Seeing a Phish

Let’s start with CNN – and no, not that CNN, but rather convolutional neural networks. This class of deep neural networks is the workhorse for computer vision, and is one of the underlying forces behind recent advances in artificial intelligence. Their design is inspired by the image processing done in the visual cortex of the animal brain. When you see one of those cat recognition demos by an AI system, a CNN is likely doing most of the work.

Many cyber security researchers have tried to apply the tenets of AI – and computer vision – to the common problems addressed in cyber security: Detecting malware variants, identifying zero-day attacks, and the like. And while some companies have seen reasonable commercial success with their AI tools, a roadblock to faster progress is the unavailability of sufficient volumes of learning data about real vulnerabilities and attacks for training.

In contrast, the ImageNet project initiated a decade ago by Stanford’s Fei-Fei Li, has published 200,000 categories (including cats) of over 14 million images for AI researchers. Nothing of this scale exists for cyber security, because businesses won’t report their embarrassing security boo-boos. (Warning to America: China pays no mind to this middling privacy issue, and will soon develop AI recognition for security that will outpace everyone.)

What we have, therefore, in AI for cyber security is a plethora of siloed efforts, most by tech start-ups who find an acceptable, but never optimal, collection source to train their product models. This helps us get by, but let’s face it: Cyber security is behind in AI. And as object recognition evolves to situational interpretation, security AI (except perhaps in the Chinese military) will have trouble keeping up. We need inspired leaders with new ideas.

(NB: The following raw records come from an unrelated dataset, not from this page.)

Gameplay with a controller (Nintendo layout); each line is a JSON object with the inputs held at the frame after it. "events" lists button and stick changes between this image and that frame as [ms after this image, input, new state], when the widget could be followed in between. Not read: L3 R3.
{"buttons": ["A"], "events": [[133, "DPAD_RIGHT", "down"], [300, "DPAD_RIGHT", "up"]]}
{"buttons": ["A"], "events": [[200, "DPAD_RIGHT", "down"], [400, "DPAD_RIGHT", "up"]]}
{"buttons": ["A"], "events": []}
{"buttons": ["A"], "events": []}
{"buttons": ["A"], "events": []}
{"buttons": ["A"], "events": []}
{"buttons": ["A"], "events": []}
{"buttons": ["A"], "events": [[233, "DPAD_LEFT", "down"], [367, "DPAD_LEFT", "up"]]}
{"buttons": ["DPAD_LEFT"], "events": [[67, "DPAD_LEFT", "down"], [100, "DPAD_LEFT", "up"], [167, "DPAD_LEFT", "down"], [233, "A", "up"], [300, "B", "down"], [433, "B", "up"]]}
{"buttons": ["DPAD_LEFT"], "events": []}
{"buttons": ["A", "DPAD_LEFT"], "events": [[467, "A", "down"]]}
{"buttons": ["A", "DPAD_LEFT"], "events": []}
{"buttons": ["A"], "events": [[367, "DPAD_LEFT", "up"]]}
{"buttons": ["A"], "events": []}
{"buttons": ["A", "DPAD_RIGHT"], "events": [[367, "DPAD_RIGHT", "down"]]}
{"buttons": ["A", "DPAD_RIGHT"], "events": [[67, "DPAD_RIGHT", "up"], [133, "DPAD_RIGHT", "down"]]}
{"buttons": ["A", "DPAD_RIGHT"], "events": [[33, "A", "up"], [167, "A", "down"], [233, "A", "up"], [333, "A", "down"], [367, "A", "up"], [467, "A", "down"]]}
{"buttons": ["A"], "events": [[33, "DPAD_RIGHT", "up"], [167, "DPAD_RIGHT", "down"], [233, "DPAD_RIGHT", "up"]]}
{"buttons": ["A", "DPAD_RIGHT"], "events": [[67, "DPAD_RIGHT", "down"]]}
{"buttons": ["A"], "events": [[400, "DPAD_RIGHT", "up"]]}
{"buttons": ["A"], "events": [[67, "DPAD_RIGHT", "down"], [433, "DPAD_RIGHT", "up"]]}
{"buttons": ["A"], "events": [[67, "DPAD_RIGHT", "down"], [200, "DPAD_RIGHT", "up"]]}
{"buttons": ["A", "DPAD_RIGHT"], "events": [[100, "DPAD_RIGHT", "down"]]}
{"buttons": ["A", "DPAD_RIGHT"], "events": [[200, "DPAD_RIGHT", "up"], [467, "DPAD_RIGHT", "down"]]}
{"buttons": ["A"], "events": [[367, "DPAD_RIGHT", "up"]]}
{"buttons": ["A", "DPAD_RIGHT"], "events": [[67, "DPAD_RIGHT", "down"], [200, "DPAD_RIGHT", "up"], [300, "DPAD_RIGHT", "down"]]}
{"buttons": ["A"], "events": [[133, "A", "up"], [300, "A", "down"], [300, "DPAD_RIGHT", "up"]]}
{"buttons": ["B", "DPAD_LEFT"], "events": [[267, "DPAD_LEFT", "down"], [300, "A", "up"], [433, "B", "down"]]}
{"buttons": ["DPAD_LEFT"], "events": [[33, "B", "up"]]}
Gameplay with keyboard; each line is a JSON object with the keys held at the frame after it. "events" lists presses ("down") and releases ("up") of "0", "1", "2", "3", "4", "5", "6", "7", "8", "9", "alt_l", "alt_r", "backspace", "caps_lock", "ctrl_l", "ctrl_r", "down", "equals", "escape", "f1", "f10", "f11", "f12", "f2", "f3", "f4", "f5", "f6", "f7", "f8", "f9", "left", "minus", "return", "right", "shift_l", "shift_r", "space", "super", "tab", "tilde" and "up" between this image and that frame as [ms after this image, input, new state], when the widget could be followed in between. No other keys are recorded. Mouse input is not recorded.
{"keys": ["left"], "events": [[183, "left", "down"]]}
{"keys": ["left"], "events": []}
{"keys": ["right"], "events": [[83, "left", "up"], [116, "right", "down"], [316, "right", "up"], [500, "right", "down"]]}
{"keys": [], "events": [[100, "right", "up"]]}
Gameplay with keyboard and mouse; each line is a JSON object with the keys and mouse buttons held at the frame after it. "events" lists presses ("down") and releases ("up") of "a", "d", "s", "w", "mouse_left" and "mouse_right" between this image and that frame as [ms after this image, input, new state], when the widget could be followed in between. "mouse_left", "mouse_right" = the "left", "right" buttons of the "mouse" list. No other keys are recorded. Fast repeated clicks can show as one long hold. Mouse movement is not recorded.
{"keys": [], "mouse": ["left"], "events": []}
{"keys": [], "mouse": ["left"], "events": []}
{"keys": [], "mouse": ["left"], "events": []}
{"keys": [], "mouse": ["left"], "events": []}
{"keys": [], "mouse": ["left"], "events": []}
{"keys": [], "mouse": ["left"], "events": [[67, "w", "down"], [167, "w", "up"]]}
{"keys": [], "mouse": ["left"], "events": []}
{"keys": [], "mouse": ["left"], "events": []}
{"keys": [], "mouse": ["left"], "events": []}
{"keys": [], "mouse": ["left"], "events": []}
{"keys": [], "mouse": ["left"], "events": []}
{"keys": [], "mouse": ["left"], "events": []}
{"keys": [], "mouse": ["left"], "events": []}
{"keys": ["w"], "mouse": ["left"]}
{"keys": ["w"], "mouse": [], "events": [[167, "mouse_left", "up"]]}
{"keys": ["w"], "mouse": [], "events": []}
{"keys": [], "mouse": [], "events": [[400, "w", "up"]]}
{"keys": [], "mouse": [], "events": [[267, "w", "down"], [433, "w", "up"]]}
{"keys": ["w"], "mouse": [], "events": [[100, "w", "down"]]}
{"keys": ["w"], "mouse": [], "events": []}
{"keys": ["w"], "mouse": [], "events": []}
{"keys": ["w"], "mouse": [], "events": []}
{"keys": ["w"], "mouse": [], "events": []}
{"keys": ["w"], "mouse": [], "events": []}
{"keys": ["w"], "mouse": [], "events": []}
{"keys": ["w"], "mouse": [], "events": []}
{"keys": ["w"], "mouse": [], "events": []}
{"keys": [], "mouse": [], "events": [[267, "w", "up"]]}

When computer vision is applied surgically, however, to cyber security problems, the results can be encouraging. I spent a wonderful afternoon chatting with the principals of security start-up Pixm recently, to learn how they are applying computer vision technology to cyber security and, specifically, phish detection. I can report that their work is creative, and suggests a new angle for the use of computer vision in security. Here is what I learned:

“We use artificial intelligence to visually recognize fake websites,” explained Chris Cleveland, Founder and CEO. “The solution is endpoint-oriented, rather than purely cloud-based, because we’ve learned that detection of phishing requires an end-user vantage point. Many of the phishing use-cases we’ve examined cannot be identified by a man-in-the-middle techniques performed in the cloud.”

Cleveland had the inspiration to apply computer vision to phishing while studying as a graduate student at Columbia University several years ago. With his interests in machine learning, his timing was good, because advances in deep, distributed neural network algorithms, as well as leaps in processing capability, created many new opportunities for researchers. And thus the spark was lit for Pixm.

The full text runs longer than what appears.